[LinuxFailSafe] crsd problem
Padmanabhan Sreenivasan
paddy@engr.sgi.com
Wed, 02 Jul 2003 08:07:48 -0700
rf@q-leap.de wrote:
> >>>>> "Paddy" == Padmanabhan Sreenivasan <paddy@sgi.com> writes:
>
> Paddy> rf@q-leap.de wrote:
> >> >>>>> "Lars" == Lars Marowsky-Bree <lmb@suse.de> writes:
>
> Lars> On 2003-06-06T21:43:06, rf@q-leap.de said:
> >> >> We have a problem with the crsd daemon. What happens is that always
> >> >> after a certain amount of time (approx. 6 days) after the crsd has >>
> >> started, there is a problem with its ipc communication. This can have >>
> >> the unfortunate effect, that resetting will not work anymore when a >>
> >> failover has to be done. The fact that this always happens after the >>
> >> same time period suggests that some integer counter is overflowing.
> >>
> Lars> Does anything cleanout the /tmp directory and remove the IPC
> Lars> socket...?
> >> No, the ipc file is still there after the error message (it is not a
> >> socket but a mmapped file):
> >>
> >> -rwx------ 1 root root 8220 Jun 4 19:14
> >> /var/run/failsafe/comm/crsd-ipc_ha-test-1
>
> Paddy> This is a bug in libcrs.so.
>
> Paddy> Workaround is to restart cluster processes.
>
> Paddy> or make the following source change and rebuild
>
> Paddy> FailSafe/cluster_services/lib/libcrs/src/crsl_register.c
>
> Paddy,
>
> thanks for your reply. Unfortunately, the patch below won't fix the problem,
> since it is already included in the source code. Or should the correct line be
>
> ipcclnt_ctl(newchan->ipchdl, CI_IPC_NON_BLOCK|CI_IPC_NON_PULSE); ?

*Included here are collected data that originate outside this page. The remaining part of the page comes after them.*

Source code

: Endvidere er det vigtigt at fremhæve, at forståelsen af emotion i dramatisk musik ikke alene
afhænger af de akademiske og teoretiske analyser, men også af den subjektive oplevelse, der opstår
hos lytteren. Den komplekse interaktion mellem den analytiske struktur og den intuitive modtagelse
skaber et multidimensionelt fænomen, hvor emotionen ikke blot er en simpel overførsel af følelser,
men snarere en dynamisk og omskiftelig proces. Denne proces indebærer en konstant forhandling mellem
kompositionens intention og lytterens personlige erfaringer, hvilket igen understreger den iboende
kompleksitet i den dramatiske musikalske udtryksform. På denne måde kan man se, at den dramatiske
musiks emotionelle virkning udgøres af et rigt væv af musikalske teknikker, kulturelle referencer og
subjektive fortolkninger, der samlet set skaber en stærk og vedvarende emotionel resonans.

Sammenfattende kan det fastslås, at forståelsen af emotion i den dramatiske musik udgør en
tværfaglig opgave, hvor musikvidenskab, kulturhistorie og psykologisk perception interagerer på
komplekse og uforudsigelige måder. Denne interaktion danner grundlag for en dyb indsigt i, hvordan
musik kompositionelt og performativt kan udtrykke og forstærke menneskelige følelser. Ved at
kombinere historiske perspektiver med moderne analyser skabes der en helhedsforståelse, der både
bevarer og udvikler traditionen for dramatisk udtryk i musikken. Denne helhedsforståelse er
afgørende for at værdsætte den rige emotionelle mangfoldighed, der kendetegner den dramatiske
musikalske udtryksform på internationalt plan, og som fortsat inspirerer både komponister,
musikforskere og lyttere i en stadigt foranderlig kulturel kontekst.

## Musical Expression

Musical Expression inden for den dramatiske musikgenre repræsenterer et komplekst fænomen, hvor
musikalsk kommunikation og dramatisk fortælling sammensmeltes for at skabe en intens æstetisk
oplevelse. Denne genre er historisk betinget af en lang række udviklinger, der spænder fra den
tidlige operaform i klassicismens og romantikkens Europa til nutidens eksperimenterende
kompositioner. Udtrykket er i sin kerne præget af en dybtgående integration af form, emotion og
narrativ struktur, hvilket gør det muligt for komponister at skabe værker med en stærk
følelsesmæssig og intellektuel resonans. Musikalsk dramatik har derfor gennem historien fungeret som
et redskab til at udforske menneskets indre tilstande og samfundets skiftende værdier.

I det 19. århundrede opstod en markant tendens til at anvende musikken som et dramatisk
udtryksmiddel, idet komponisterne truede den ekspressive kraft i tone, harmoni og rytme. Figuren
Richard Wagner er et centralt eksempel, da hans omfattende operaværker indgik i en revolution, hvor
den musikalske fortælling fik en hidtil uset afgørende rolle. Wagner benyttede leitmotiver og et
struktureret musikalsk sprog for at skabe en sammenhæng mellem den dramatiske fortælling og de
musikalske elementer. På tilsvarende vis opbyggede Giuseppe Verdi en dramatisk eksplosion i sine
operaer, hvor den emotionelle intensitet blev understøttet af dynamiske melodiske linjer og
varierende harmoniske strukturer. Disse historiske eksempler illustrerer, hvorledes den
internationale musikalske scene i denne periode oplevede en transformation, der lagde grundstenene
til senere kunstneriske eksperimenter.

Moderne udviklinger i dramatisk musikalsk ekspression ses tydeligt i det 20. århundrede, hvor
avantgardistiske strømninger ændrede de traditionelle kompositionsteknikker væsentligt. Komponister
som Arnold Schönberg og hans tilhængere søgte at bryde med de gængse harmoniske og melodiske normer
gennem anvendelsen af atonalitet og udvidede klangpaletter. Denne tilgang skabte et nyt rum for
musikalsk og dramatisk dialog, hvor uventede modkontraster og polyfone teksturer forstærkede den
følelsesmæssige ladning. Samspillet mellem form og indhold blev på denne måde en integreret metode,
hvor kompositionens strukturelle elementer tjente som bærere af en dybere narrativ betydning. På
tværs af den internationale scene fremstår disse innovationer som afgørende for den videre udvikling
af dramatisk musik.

The correct line should have CI_IPC_NON_BLOCK|CI_IPC_NON_PULSE
flags passed to ipcclnt_ctl().
Paddy
>
>
> It really looks like a counter overflow because the error always occurs at
> exactly the same length of time after crsd has started.
>
> Roland
>
> Paddy> @@ -137,7 +137,7 @@ goto done;
>
> Paddy> /* Make the handle nonblocking so we do not block trying to
> Paddy> connect. */ - ipcclnt_ctl(newchan->ipchdl,
> Paddy> CI_IPC_NON_BLOCK|CI_IPC_NON_PULSE); + ipcclnt_ctl(newchan->ipchdl,
> Paddy> CI_IPC_NON_BLOCK);
>
> Paddy> if ((err = ipcclnt_connect(newchan->ipchdl,
> Paddy> crslsp->ipc_conn_file, CRS_DAEMON, CI_IPC_NOSIG)) != CI_SUCCESS)